▸ **WHAT IS NEEDED**:
From first line to last, print the records exactly, but leave out the pictures.

[Collection entries]
⁂

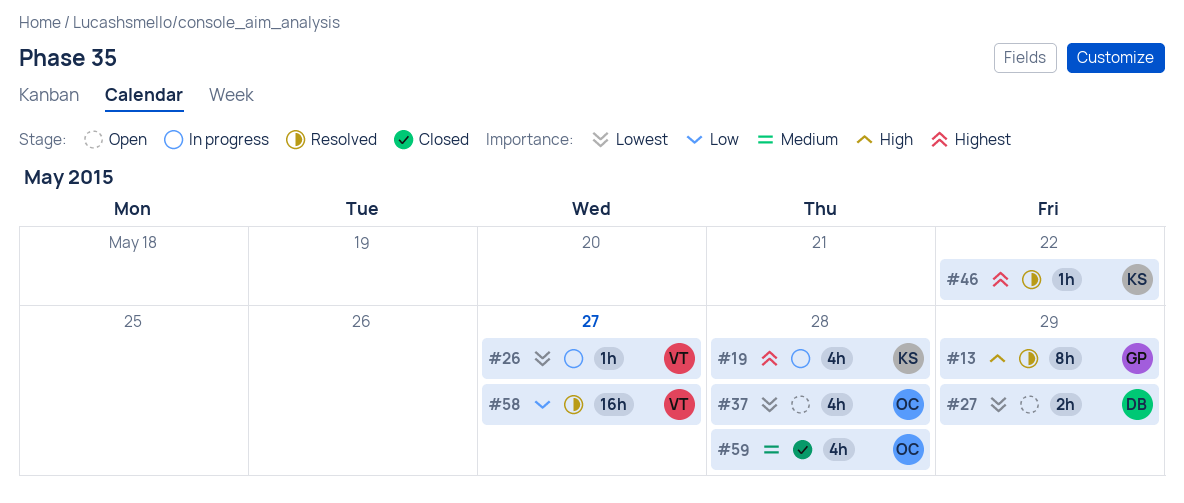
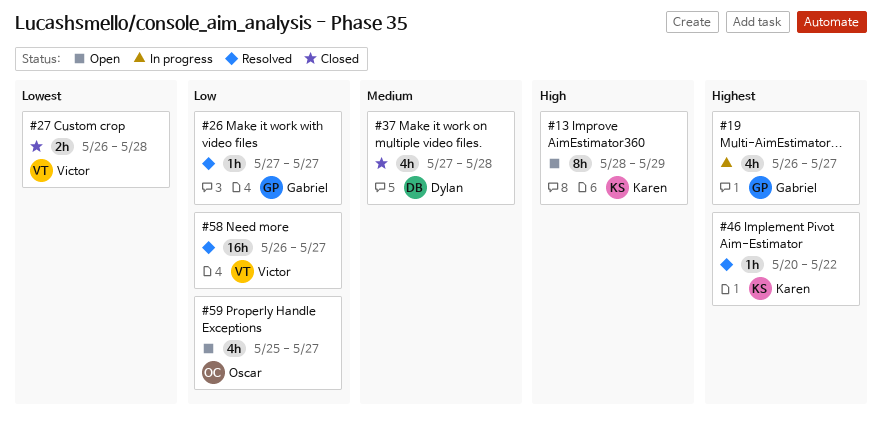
#13, status: Resolved -> Open
#13, owner: Gabriel -> Karen
#19, owner: Karen -> Gabriel
#19, due: May 28 -> May 27
#26, status: In progress -> Resolved
#26, owner: Victor -> Gabriel
#26, priority: Lowest -> Low
#27, status: Open -> Closed
#27, owner: Dylan -> Victor
#27, due: May 29 -> May 28
#37, status: Open -> Closed
#37, owner: Oscar -> Dylan
#37, priority: Lowest -> Medium
#59, status: Closed -> Open
#59, priority: Medium -> Low
#59, due: May 28 -> May 27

⁂

▸ **OUTPUT BELOW**:
#13, status: Resolved -> Open
#13, owner: Gabriel -> Karen
#19, owner: Karen -> Gabriel
#19, due: May 28 -> May 27
#26, status: In progress -> Resolved
#26, owner: Victor -> Gabriel
#26, priority: Lowest -> Low
#27, status: Open -> Closed
#27, owner: Dylan -> Victor
#27, due: May 29 -> May 28
#37, status: Open -> Closed
#37, owner: Oscar -> Dylan
#37, priority: Lowest -> Medium
#59, status: Closed -> Open
#59, priority: Medium -> Low
#59, due: May 28 -> May 27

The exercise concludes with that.